In the GWASs of GLGC, a total of 185 independent SNPs robustly associated with plasma lipid concentrations reached a threshold of genome-wide significance (P< 5.0 × 10–8) and were selected as IVs for MR analysis (Supplementary Table 1). These 185 SNPs accounted for 6.9% of the variance in LDL-C, 6.4% of the variance in HDL-C, and 5.2% of variance in TG. Of these selected SNPs, 82 were associated with LDL-C, 96 were associated with HDL-C, and 60 were associated with TG. From amongst these 82 SNPs associated with LDL-C, 26 (rs1998013, rs1010167, rs903319, rs646776, rs515135, rs3817588, rs4148218, rs2030746, rs2247056, rs2297374, rs4722551, rs217386, rs10102164, rs2980885, rs8176720, rs174532, rs11220462, rs6489818, rs1186380, rs2288002, rs4791641, rs688, rs10401969, rs6859, rs7264396, rs6016381) were excluded as potential instrumental variables for having a pairwise LD coefficient of determination (r2) > 0.001 with another variant in the set. From amongst these 96 SNPs associated with HDL-C, 24 (rs6680658, rs355838, rs13326165, rs442177, rs6450176, rs17286602, rs4332136, rs894210, rs4871137, rs2980885, rs2472509, rs17788930, rs11246602, rs12226802, rs12801636, rs653178, rs10773105, rs2412710, rs261342, rs2652834, rs5880, rs11660468, rs1800961) were excluded as potential instrumental variables for having a pairwise LD r2 > 0.001 with another variant in the set. From amongst these 60 SNPs associated with TG, 14 (rs10493326, rs3817588, rs10029254, rs799160, rs4921914, rs894210, rs2980885, rs603446, rs2412710, rs261342, rs2652834, rs9930333, rs5880, rs1688030) were excluded as potential instrumental variables for having a pairwise LD r2 > 0.001 with another variant in the set.

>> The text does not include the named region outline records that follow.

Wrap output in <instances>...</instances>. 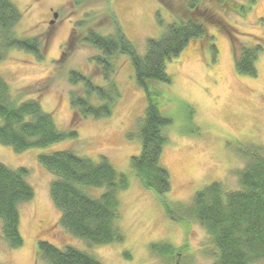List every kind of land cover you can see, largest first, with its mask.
<instances>
[{
    "label": "rangeland",
    "instance_id": "rangeland-1",
    "mask_svg": "<svg viewBox=\"0 0 264 264\" xmlns=\"http://www.w3.org/2000/svg\"><path fill=\"white\" fill-rule=\"evenodd\" d=\"M11 1L21 13L14 34L39 37L43 59L38 61L32 53L9 49L0 61V76L18 103L37 101L58 130L74 131L76 135L20 153L0 144V163L12 169L26 168L25 180L34 193L30 201L18 206L21 247H8L0 220V264H45L37 258L40 240L60 249L72 246L102 264H212L216 250L204 228L194 219L180 222L168 216L162 201L181 214L194 194L213 182L222 183L224 190H236V171L245 164L238 149L255 145L264 152V0H224L227 7L211 2L205 5L222 18L237 49L262 46L255 61V76L236 72L229 34L207 24L205 36L190 40L176 58L166 61L170 82L148 83V88L156 92L153 102L161 115L171 120L164 128L167 143L160 156L170 182V190L163 196L144 189L130 166L131 158L140 151L137 125L143 118L147 97L136 85L128 57L113 58L120 96L108 117L77 115L69 105L73 87L67 77L70 70L97 74L89 59L101 52L81 39L87 29L113 34L110 14L136 51L144 54L146 40L159 38L174 20L170 10L158 0H81L78 5L75 0ZM168 1L186 9L185 0ZM204 2L201 0L202 5ZM55 12L56 18L52 15ZM92 79L103 84L100 75ZM62 150L95 163L103 157L127 177V189L117 194L119 216L115 227L123 235L121 243L88 245L59 225L60 214L49 194L54 175L38 162V156ZM103 190L84 188L93 197ZM160 242L185 250L181 256L166 260L150 249Z\"/></svg>",
    "mask_w": 264,
    "mask_h": 264
},
{
    "label": "trees",
    "instance_id": "trees-1",
    "mask_svg": "<svg viewBox=\"0 0 264 264\" xmlns=\"http://www.w3.org/2000/svg\"><path fill=\"white\" fill-rule=\"evenodd\" d=\"M158 1L170 10L174 20L166 25L159 38L146 40L144 54L136 51L110 14L113 34L101 35L87 29L81 39V42L101 52L89 60L98 70L95 75L101 76L103 84L94 82L92 77L95 75L76 70L68 72L67 81L73 87L69 92V105L77 115L108 117L120 96L114 81L116 66L113 58L117 55L128 57L136 85L143 89L147 97L143 118L137 125L140 151L131 158L130 166L144 189L163 196L170 190V182L167 170L160 165V156L167 143L164 128L171 120L161 115L153 102L156 92L148 88V83H169L166 61L176 58L190 40L205 36L207 24L228 34L229 29L210 6H205L211 2L227 7L224 0H205L203 5L201 0H185V10L175 7L168 0ZM80 2L75 0L77 5ZM240 10L244 12L243 7ZM20 20L21 13L14 3L0 0V61L9 49L32 53L41 61L40 38L14 34L13 29ZM229 36L236 72L255 76V61L263 50L262 46L255 44L237 49L234 36ZM212 50L216 52L214 46ZM0 120V144L10 146L18 153L44 148L76 135L74 131L58 130L51 115L44 112L37 101L28 99L18 103L10 95L8 84L1 76ZM238 153L245 163L236 171L238 189L224 190L222 183L213 182L197 191L183 210L177 205L182 210L181 214H176L169 204L162 201L168 216L180 222L184 218L194 219L204 228L216 250L212 264H257L264 261V152L260 146L248 145L239 148ZM38 162L54 175L49 194L60 214L58 223L67 233L88 245L123 241L115 221L119 216L117 194L128 187L124 174L116 172L103 157L95 163L68 150L40 154ZM27 175L28 170L24 167L12 169L0 163L2 236L12 249L23 244L18 227V206L30 201L34 195L25 180ZM85 187L104 190L98 197H93L84 191ZM150 249L152 254L166 260L175 258V255L181 256L185 250L165 242L154 243ZM37 258L45 264H102L94 256L72 246L60 249L43 240L37 243Z\"/></svg>",
    "mask_w": 264,
    "mask_h": 264
},
{
    "label": "water",
    "instance_id": "water-1",
    "mask_svg": "<svg viewBox=\"0 0 264 264\" xmlns=\"http://www.w3.org/2000/svg\"><path fill=\"white\" fill-rule=\"evenodd\" d=\"M53 17H54V18L57 17V13H56V12L53 14ZM51 22H53V21H51Z\"/></svg>",
    "mask_w": 264,
    "mask_h": 264
},
{
    "label": "flooded vegetation",
    "instance_id": "flooded-vegetation-1",
    "mask_svg": "<svg viewBox=\"0 0 264 264\" xmlns=\"http://www.w3.org/2000/svg\"><path fill=\"white\" fill-rule=\"evenodd\" d=\"M53 14H54V13H53ZM53 14H52V15H53ZM49 23H51V20L49 21Z\"/></svg>",
    "mask_w": 264,
    "mask_h": 264
}]
</instances>
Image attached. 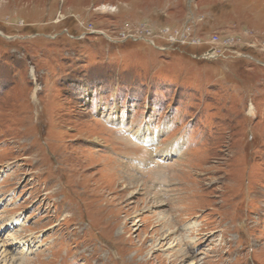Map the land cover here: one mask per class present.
Segmentation results:
<instances>
[{
	"label": "rangeland",
	"instance_id": "obj_1",
	"mask_svg": "<svg viewBox=\"0 0 264 264\" xmlns=\"http://www.w3.org/2000/svg\"><path fill=\"white\" fill-rule=\"evenodd\" d=\"M0 264H264V0H0Z\"/></svg>",
	"mask_w": 264,
	"mask_h": 264
},
{
	"label": "bare ground",
	"instance_id": "obj_2",
	"mask_svg": "<svg viewBox=\"0 0 264 264\" xmlns=\"http://www.w3.org/2000/svg\"><path fill=\"white\" fill-rule=\"evenodd\" d=\"M216 56V55H215ZM206 57H211V56H206ZM253 109V108H252ZM141 136V139H142V135H140ZM139 140H140V137H139ZM138 141V140H137ZM132 148H136L134 145H132ZM132 184H133V182H131ZM135 183V182H134ZM135 184H133V186H134ZM153 200V199H152ZM156 202V201H155ZM156 204H158L157 202H156ZM163 216V215H162ZM164 217V216H163ZM5 253V252H4ZM6 256V255H5ZM15 261V260H14ZM192 263V262H191Z\"/></svg>",
	"mask_w": 264,
	"mask_h": 264
},
{
	"label": "built area",
	"instance_id": "obj_3",
	"mask_svg": "<svg viewBox=\"0 0 264 264\" xmlns=\"http://www.w3.org/2000/svg\"><path fill=\"white\" fill-rule=\"evenodd\" d=\"M233 51V50H232ZM207 55H209V54H207ZM219 57H221V53H219Z\"/></svg>",
	"mask_w": 264,
	"mask_h": 264
},
{
	"label": "trees",
	"instance_id": "obj_4",
	"mask_svg": "<svg viewBox=\"0 0 264 264\" xmlns=\"http://www.w3.org/2000/svg\"><path fill=\"white\" fill-rule=\"evenodd\" d=\"M56 30H54V32H55ZM73 33V32H72ZM250 52V51H249Z\"/></svg>",
	"mask_w": 264,
	"mask_h": 264
}]
</instances>
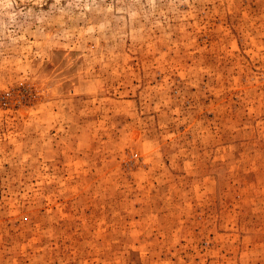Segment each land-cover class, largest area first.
Masks as SVG:
<instances>
[{
	"label": "rangeland",
	"instance_id": "obj_1",
	"mask_svg": "<svg viewBox=\"0 0 264 264\" xmlns=\"http://www.w3.org/2000/svg\"><path fill=\"white\" fill-rule=\"evenodd\" d=\"M0 264H264V0H0Z\"/></svg>",
	"mask_w": 264,
	"mask_h": 264
}]
</instances>
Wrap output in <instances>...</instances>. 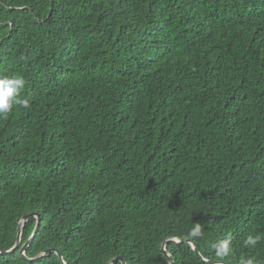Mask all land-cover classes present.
I'll list each match as a JSON object with an SVG mask.
<instances>
[{
    "label": "trees",
    "instance_id": "obj_1",
    "mask_svg": "<svg viewBox=\"0 0 264 264\" xmlns=\"http://www.w3.org/2000/svg\"><path fill=\"white\" fill-rule=\"evenodd\" d=\"M11 75L0 264H264V0H0Z\"/></svg>",
    "mask_w": 264,
    "mask_h": 264
},
{
    "label": "clouds",
    "instance_id": "obj_2",
    "mask_svg": "<svg viewBox=\"0 0 264 264\" xmlns=\"http://www.w3.org/2000/svg\"><path fill=\"white\" fill-rule=\"evenodd\" d=\"M25 86V80L22 76L20 75H11V76H6L3 78H0V118H6L15 107L19 106L24 109H28L31 106V98L27 96H21L20 90L23 89ZM29 220L33 217H36L37 219V226L38 222L40 221L41 224V218L39 214H31ZM28 217V216H27ZM28 219L26 220V217L22 219L23 225L20 228L19 232V246L17 248H12L10 251L7 252V254L14 253L16 252L20 246L21 242L23 240V229L26 225V223L29 221ZM37 228V227H36ZM40 228V226H39ZM36 231V229H35ZM34 231V234H35ZM39 231V230H38ZM22 233V234H21ZM38 233V232H37ZM30 238V240L23 245V247L30 242V245L32 244L33 240L35 239L36 235ZM21 235V237H20ZM188 235L192 238H197L202 236V227L199 223H196L194 227L190 230ZM18 238V241H19ZM173 240V239H172ZM176 240H184V239H176ZM186 241V240H185ZM261 241V236L260 235H253V234H248L244 238V246L245 247H252L255 248ZM183 242V241H182ZM181 242V243H182ZM18 243V242H17ZM17 245V244H16ZM30 245L28 248L22 252L23 247L21 248V256L24 260L30 261V262H36L40 259L48 257L50 254H47V251L42 253L38 257L30 258L27 256V250L29 249ZM191 245V244H190ZM192 246V245H191ZM215 261L216 264H225V262L229 259H235L234 257V249L232 247V237L229 235L226 239L222 240L219 242V244L215 245ZM193 248V247H192ZM55 252L62 264H67L65 258L56 250L54 249ZM167 250V247H166ZM5 251L0 250V255L5 254ZM117 258V257H116ZM124 258V257H123ZM115 259V258H114ZM125 260V259H124ZM126 262V261H125ZM112 264V262H111ZM127 264V263H126ZM237 264H258L257 260L255 258H250L247 256H240L239 260L237 261Z\"/></svg>",
    "mask_w": 264,
    "mask_h": 264
},
{
    "label": "water",
    "instance_id": "obj_3",
    "mask_svg": "<svg viewBox=\"0 0 264 264\" xmlns=\"http://www.w3.org/2000/svg\"><path fill=\"white\" fill-rule=\"evenodd\" d=\"M30 217H31V216L26 217V220H27V219L29 220ZM39 226H40V221L38 222V226H37V228H36V231H35L34 236L37 234V232H38V230H39ZM21 234H22V233H21ZM20 237H21V235H20ZM31 241H32V240H30V242H31ZM182 241L185 242V240H176V239L168 240V241H166V242L164 243V245H163V253L167 256V258H168V260H169V262H170L171 264H172V260H171V258H170V254H169V253L167 252V250H166V247H167L170 243H172V242L181 243ZM19 242H20V238H19V241H18V243H17V245H16L15 248H17V247L19 246ZM30 242H29L28 244H26V245L23 247L22 252H24V251L28 248V246L30 245ZM187 242L190 243V244L192 245L194 251H195V252L201 257V254H200V251H199V248L197 247V245H196L194 242H192V241H187ZM51 252H55V250H48V251H47V254H50ZM118 262H121L122 264H126V262H125V260H124V258H123L122 256L117 257V258H115V259L112 260V264H118Z\"/></svg>",
    "mask_w": 264,
    "mask_h": 264
}]
</instances>
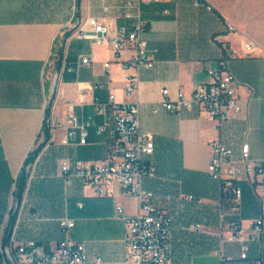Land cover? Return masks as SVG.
I'll list each match as a JSON object with an SVG mask.
<instances>
[{
  "label": "crops",
  "instance_id": "1",
  "mask_svg": "<svg viewBox=\"0 0 264 264\" xmlns=\"http://www.w3.org/2000/svg\"><path fill=\"white\" fill-rule=\"evenodd\" d=\"M128 1L77 0L74 5L71 0H0V264H6L1 251L6 246L35 242L39 255L55 252L65 237L59 225L65 217L75 221L69 237L85 244L90 261L128 264L127 226L117 208L136 216L138 200L124 196L118 184L100 196L77 177L67 182L61 173L64 162L107 158L114 114L98 116L94 100L106 102L109 94L120 104H139L140 127L154 138L149 161L155 173L142 186L152 194L151 205L171 217V264H264V227L259 240L250 238L252 224L261 217L259 198L243 178L242 201L234 208L208 173L210 144L217 140L237 154L248 144L251 159L264 160V0H198V6L196 0H141V38L155 62L151 70L124 69L132 60L130 49L115 60L109 44L79 38L82 26L90 31L89 18L112 30H131L136 21L126 17ZM247 44L253 45L251 52ZM226 49L234 52L228 68L240 84V114L219 131L196 106L177 114L160 107L163 90L177 102L179 94L189 99L207 84L208 72L218 68ZM85 57H91L89 66L82 65ZM128 78L139 80L131 96ZM95 86L101 88L94 91ZM50 111L62 122L72 114L91 118L88 144L63 146L58 135L29 165L18 199L25 162ZM104 122L107 131L99 135L96 126ZM13 217L12 230L6 232ZM232 223L243 231L240 241H229ZM243 247L248 250L245 260Z\"/></svg>",
  "mask_w": 264,
  "mask_h": 264
},
{
  "label": "built area",
  "instance_id": "2",
  "mask_svg": "<svg viewBox=\"0 0 264 264\" xmlns=\"http://www.w3.org/2000/svg\"><path fill=\"white\" fill-rule=\"evenodd\" d=\"M76 2L77 0H71ZM154 4H166L172 0H150ZM198 6L200 2L196 0ZM141 0H130L125 9L129 11L128 19L136 21L131 30L121 27L112 30L107 24L97 18H89L86 22L90 31H79V38L93 41L97 45L109 44L115 60H120L121 54L130 49L133 52L130 65H123L124 69L131 67L136 70L154 68L155 62L148 50L147 43L141 38L144 22L140 13ZM109 8H105L108 12ZM235 32L234 27H230ZM248 52L253 50L252 44H247ZM216 70L208 72L209 82L197 87L188 99L185 94H179L177 102L169 99V91L163 90V100L160 107L169 113L177 114L183 110L196 106L212 122L217 130H221L234 115L242 111L239 101L240 84L230 72L228 65L234 52L226 49ZM91 57L82 59L83 66H89ZM108 65L105 67L108 72ZM127 95H133L139 88L138 78L126 80ZM101 86L93 87L99 90ZM57 92V86L54 87ZM94 107L100 117H105L108 111L114 114V126L111 131L112 142L109 146L107 158L100 162L87 163L76 161L64 162L61 166L62 176L68 181L77 177L86 186L91 187L98 195L104 196L111 184H118L122 194L134 197L139 203V213L136 216H125L121 207L117 208L118 216L125 220L127 226V262L128 264H171L172 261V220L169 213L151 205L152 194L143 186V179L155 173L153 164L149 161L155 151L154 138L142 131L140 127L139 104H120L113 94H109L106 102L95 98ZM155 113L158 107H153ZM43 143L41 138L33 151H46L57 138L62 136V145L86 146L90 137V130L94 127L91 118L68 116L62 122L46 113L43 126ZM108 124L96 126V133L103 135ZM211 156L208 173L218 182L225 198H228L234 208L242 201L243 192L239 183L245 178L261 202V217L252 224L251 240H259L264 227V160H253L250 156V146L243 144L240 153L227 147L220 140L210 144ZM38 149V150H37ZM30 170V166H26ZM64 239L57 249L50 255H39L35 242L12 248L2 247V255L6 264H103L100 259L89 260L85 244L75 242L69 237L75 227V221L65 217L59 222ZM229 241L237 242L242 239L243 231L237 223L230 225ZM247 248H242L241 259L247 258ZM20 258V259H19Z\"/></svg>",
  "mask_w": 264,
  "mask_h": 264
},
{
  "label": "trees",
  "instance_id": "3",
  "mask_svg": "<svg viewBox=\"0 0 264 264\" xmlns=\"http://www.w3.org/2000/svg\"><path fill=\"white\" fill-rule=\"evenodd\" d=\"M39 154H40V151L39 150L38 151H33L30 154V156L28 157V159L26 160L25 166L23 168L22 176H21V179H20V181L18 183L17 190H16V194L18 196H19L20 189L22 188L23 182H25V184H26V179H27L26 166L33 164V162L37 159V157H38ZM24 190H25V186H24ZM13 224H14V217L10 219V221L8 223V227L6 228V232L11 228V226Z\"/></svg>",
  "mask_w": 264,
  "mask_h": 264
},
{
  "label": "water",
  "instance_id": "4",
  "mask_svg": "<svg viewBox=\"0 0 264 264\" xmlns=\"http://www.w3.org/2000/svg\"><path fill=\"white\" fill-rule=\"evenodd\" d=\"M63 51H64V48H63ZM62 61H63V53L61 52V54H60V56H59L58 72H60V70H61ZM49 113H50V112H49ZM24 186H25V182H23L22 188L20 189L18 199H20L21 196H22V194H23ZM11 230H12V227H11Z\"/></svg>",
  "mask_w": 264,
  "mask_h": 264
},
{
  "label": "rangeland",
  "instance_id": "5",
  "mask_svg": "<svg viewBox=\"0 0 264 264\" xmlns=\"http://www.w3.org/2000/svg\"><path fill=\"white\" fill-rule=\"evenodd\" d=\"M72 2H73V1H72ZM75 3H76V2H73L74 5H75ZM55 62H56V61H55ZM52 67H54V65H53ZM51 69H52V68H51ZM54 70H55V69H54ZM54 70H53V69L51 70V75H52V77H53V75H54ZM43 138H44V137L41 138L39 144H42V143H43ZM37 150H38V149H37ZM39 151H40V150H39ZM4 259H5V258H4Z\"/></svg>",
  "mask_w": 264,
  "mask_h": 264
}]
</instances>
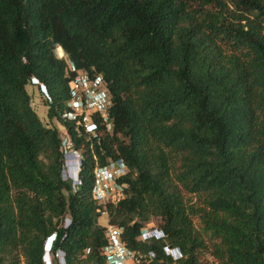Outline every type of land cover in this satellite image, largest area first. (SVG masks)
Returning a JSON list of instances; mask_svg holds the SVG:
<instances>
[{"label": "trees", "instance_id": "trees-1", "mask_svg": "<svg viewBox=\"0 0 264 264\" xmlns=\"http://www.w3.org/2000/svg\"><path fill=\"white\" fill-rule=\"evenodd\" d=\"M68 61L105 78L112 133L62 118ZM54 121L84 155L78 184ZM119 159L126 198L108 212L129 249L264 264V0H0V264H46L54 235L52 264H106L94 171ZM154 220L165 240H139Z\"/></svg>", "mask_w": 264, "mask_h": 264}, {"label": "built area", "instance_id": "built-area-1", "mask_svg": "<svg viewBox=\"0 0 264 264\" xmlns=\"http://www.w3.org/2000/svg\"><path fill=\"white\" fill-rule=\"evenodd\" d=\"M64 57V56H63ZM68 73L70 79V98L65 103L62 118L65 121L76 123L85 129L87 133L98 136L103 131L112 133L114 119L112 116L113 99L108 84L103 75L96 72H83L78 70L68 61ZM33 85L40 86L41 93L51 101L46 87L37 79L32 80ZM60 131L61 149L64 154L65 173L72 177L75 184L80 183V172L83 165L84 155L71 139L65 126ZM103 131H102V130ZM129 168L124 160L110 161L106 166H97L94 171V199L101 206L102 216H106L108 244L103 249L106 264H152L154 253L142 255L129 249L122 237V231L110 224L108 206H118L126 198V184L122 180L128 175ZM67 176V177H68ZM102 218V217H101ZM163 230L156 225L148 224L139 237L143 242L152 240H165ZM55 235L46 243V264H52L50 251ZM49 247H48V246ZM167 254L178 260L182 254L177 249L167 248ZM59 259L63 256L56 255ZM62 264V263H61Z\"/></svg>", "mask_w": 264, "mask_h": 264}, {"label": "rangeland", "instance_id": "rangeland-1", "mask_svg": "<svg viewBox=\"0 0 264 264\" xmlns=\"http://www.w3.org/2000/svg\"><path fill=\"white\" fill-rule=\"evenodd\" d=\"M57 55L58 57L62 58L64 56V53L61 55L59 53V48L57 49ZM29 92L33 95V107L36 109V111L38 112L39 116L41 117V119L44 122H47L48 118L46 116V112H47V107L44 105L45 104V98L44 95L41 93V88L40 86H31L28 88ZM54 125H56L60 131L63 130V128L61 127V125L59 123H57L56 121L53 122ZM101 223L103 225H106L107 220H106V216H102V218L100 219ZM159 221L154 220L151 221L149 224H153V225H159Z\"/></svg>", "mask_w": 264, "mask_h": 264}, {"label": "clouds", "instance_id": "clouds-1", "mask_svg": "<svg viewBox=\"0 0 264 264\" xmlns=\"http://www.w3.org/2000/svg\"><path fill=\"white\" fill-rule=\"evenodd\" d=\"M48 246V245H47ZM63 257L60 259V262L62 263V264H65V259H64V255L63 254H61Z\"/></svg>", "mask_w": 264, "mask_h": 264}, {"label": "bare ground", "instance_id": "bare-ground-1", "mask_svg": "<svg viewBox=\"0 0 264 264\" xmlns=\"http://www.w3.org/2000/svg\"><path fill=\"white\" fill-rule=\"evenodd\" d=\"M59 53L62 55L63 54V50L61 48H59Z\"/></svg>", "mask_w": 264, "mask_h": 264}, {"label": "crops", "instance_id": "crops-1", "mask_svg": "<svg viewBox=\"0 0 264 264\" xmlns=\"http://www.w3.org/2000/svg\"><path fill=\"white\" fill-rule=\"evenodd\" d=\"M100 223H101V220H100ZM101 225H103V224L101 223ZM103 226H105V225H103Z\"/></svg>", "mask_w": 264, "mask_h": 264}]
</instances>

The primary analyses of causal relationship of IVs for plasma lipid concentrations with POAG were performed using the standard inverse variance weighted (IVW) method. In addition to the IVW method, if other MR models (weighted median estimator, MR-Egger regression, and weighted mode-based estimator), which make different assumptions regarding instrument validity, were to also produce similar estimates of the causal effect, then we can be more confident in the robustness of our findings. Because the IVW method would yield biased estimates in the presence of horizontal pleiotropy, several sensitivity analyses were conducted to assess validity of MR findings. First, different MR analyses were used to verify with orthogonal MR methods (IVW, MR-Egger, weighted mode, and median-weighted MR)[24-26]. Second, MR-Egger intercept was used for detection of and adjustment for directional pleiotropy. A third sensitivity analysis was performed by omitting a single SNP each time (leave-one-out analysis). The heterogeneities among SNPs were assessed using Cochran’s Q test and funnel plots. All the analyses were performed using the MR-Base platform (http://app.mrbase.org/). Plots such as forest plot, scatter plots, and funnel plots were also generated using this platform. Plots such as forest plot and scatter plots were also generated using this platform. All statistical analyses used a P <0.05 threshold to indicate statistical significance.